Corte cass. 5 sez. 12.2.2010 n. 3427).

5. Con il terzo motivo il ricorrente deduce la inapplicabilità alla fattispecie del D.L. n. 331 del 1993, art. 46 conv. in L. n. 427 del 1993 (norma che contempla i requisiti formali delle fatture per operazioni intracomunitarie assoggettate all’ordinario regime IVA), contestando il capo di sentenza che ha statuito la non fruibilità del regime fiscale speciale solo perchè non erano stati indicati in fattura i titoli e le norme" in base ai quali la operazione doveva intendersi sottratta al regime IVA ordinario. Aggiunge inoltre che alcun danno all’Erario si era prodotto in quanto anche nelle successive rivendite dei beni ai clienti era stata applicata la imposta ridotta del regime del margine di utile.

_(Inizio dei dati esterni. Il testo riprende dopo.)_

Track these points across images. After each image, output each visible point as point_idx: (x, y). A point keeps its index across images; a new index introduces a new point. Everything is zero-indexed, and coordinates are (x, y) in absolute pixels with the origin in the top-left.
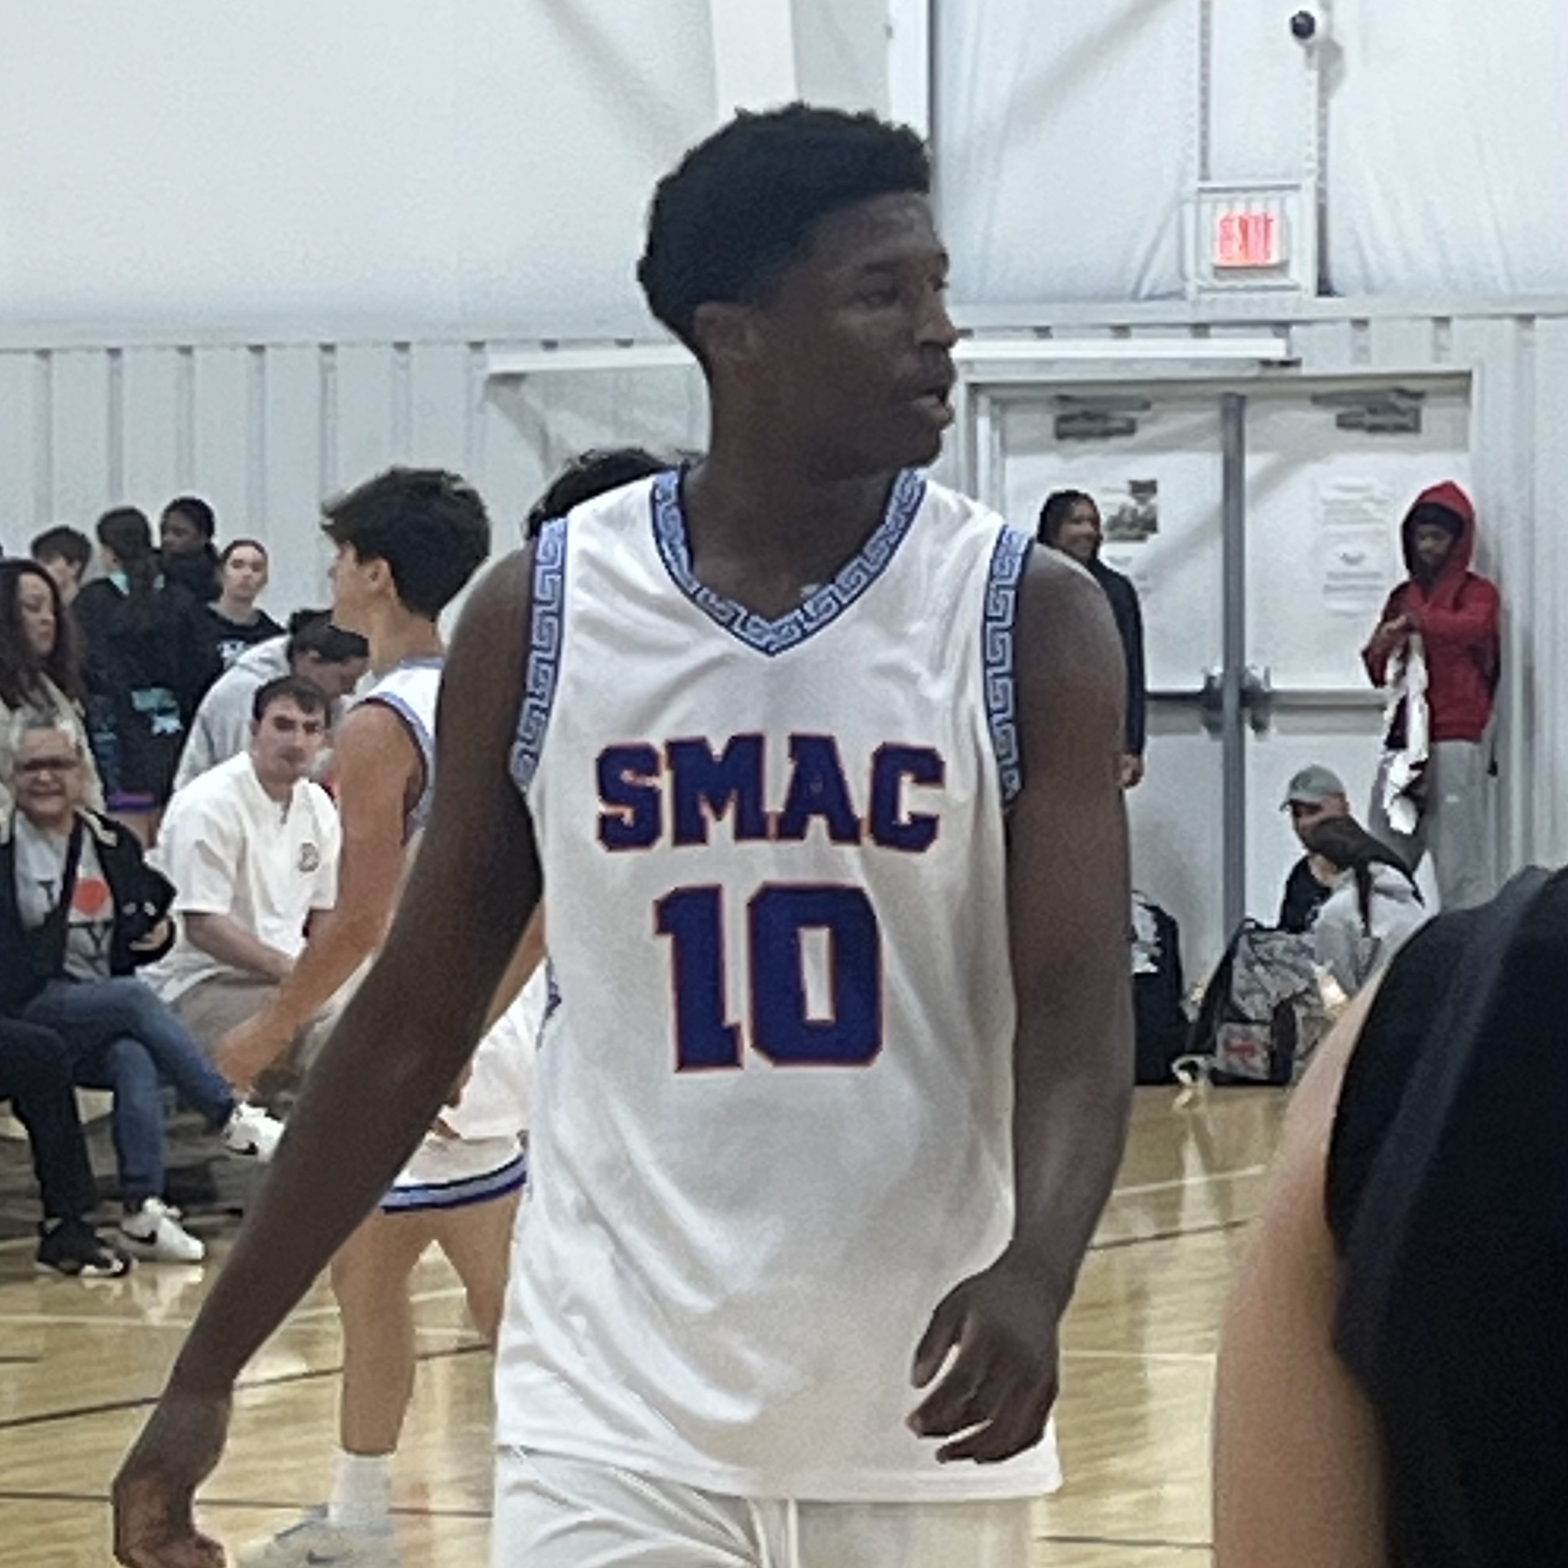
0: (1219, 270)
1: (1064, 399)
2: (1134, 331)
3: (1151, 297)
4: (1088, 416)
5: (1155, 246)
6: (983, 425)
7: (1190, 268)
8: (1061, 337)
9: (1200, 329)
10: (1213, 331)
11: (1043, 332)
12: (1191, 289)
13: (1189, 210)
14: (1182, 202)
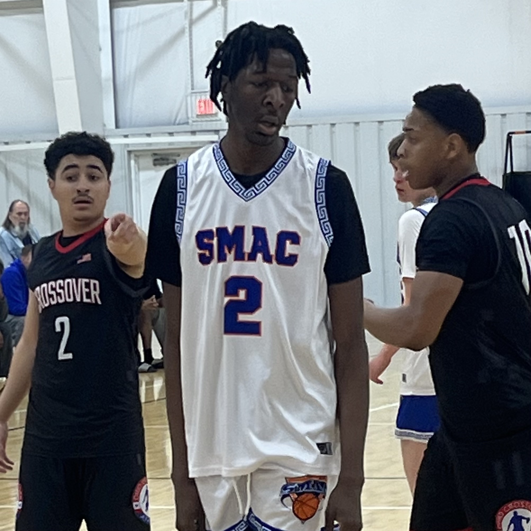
0: (198, 116)
1: (155, 154)
2: (175, 134)
3: (179, 124)
4: (162, 159)
5: (179, 109)
6: (132, 162)
7: (190, 115)
8: (154, 136)
9: (193, 133)
10: (197, 133)
11: (149, 135)
12: (190, 121)
13: (189, 98)
14: (187, 96)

La prima censura è inammissibile per difetto di interesse (pur apparendo nel merito fondata come si è osservato "per obiter" in occasione dell’esame del primo motivo), atteso che la sentenza impugnata è sorretta da due autonome "rationes decidendi" (confluiti nei distinti capi di sentenza relativi all’accoglimento dei differenti motivi di gravame proposti dall’Ufficio appellante), sicchè la eliminazione dell’una non priverebbe comunque il "decisum" del supporto fornito dall’altra in quanto ex se idonea a giustificarne le statuizioni.

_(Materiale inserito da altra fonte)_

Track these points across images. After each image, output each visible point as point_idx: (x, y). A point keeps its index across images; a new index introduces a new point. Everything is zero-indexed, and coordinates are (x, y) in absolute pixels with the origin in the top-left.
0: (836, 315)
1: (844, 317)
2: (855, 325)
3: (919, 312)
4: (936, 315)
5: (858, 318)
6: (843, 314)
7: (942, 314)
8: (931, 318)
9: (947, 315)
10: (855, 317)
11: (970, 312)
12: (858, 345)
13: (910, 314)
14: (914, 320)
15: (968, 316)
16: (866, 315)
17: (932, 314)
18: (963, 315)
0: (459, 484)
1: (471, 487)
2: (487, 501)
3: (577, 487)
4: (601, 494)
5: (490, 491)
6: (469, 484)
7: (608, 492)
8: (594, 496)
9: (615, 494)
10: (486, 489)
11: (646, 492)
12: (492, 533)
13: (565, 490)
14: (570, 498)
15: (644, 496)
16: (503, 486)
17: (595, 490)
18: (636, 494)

La seconda censura, oltre a non essere conferente con il vizio di legittimità denunciato sembrando piuttosto involgere un vizio motivazionale, è manifestamente infondata in quanto, come esattamente rilevato dalla CTR pugliese, la evasione di imposta viene a corrispondere al minore importo effettivamente versato all’Erario, in applicazione al regime del margine di utile, dalla ditta cessionaria, rispetto a quello che avrebbe dovuto invece essere correttamente versato in applicazione del regime IVA ordinario (aliquota al 20%).

6. In conclusione il ricorso deve essere rigettato, non dovendo la Corte provvedere al regolamento delle spese di lite in difetto di costituzione dell’ente intimato.

P.Q.M.

La Corte: – rigetta il ricorso. Nulla sulle spese di lite.

Così deciso in Roma, nella camera di consiglio, il 23 febbraio 2012.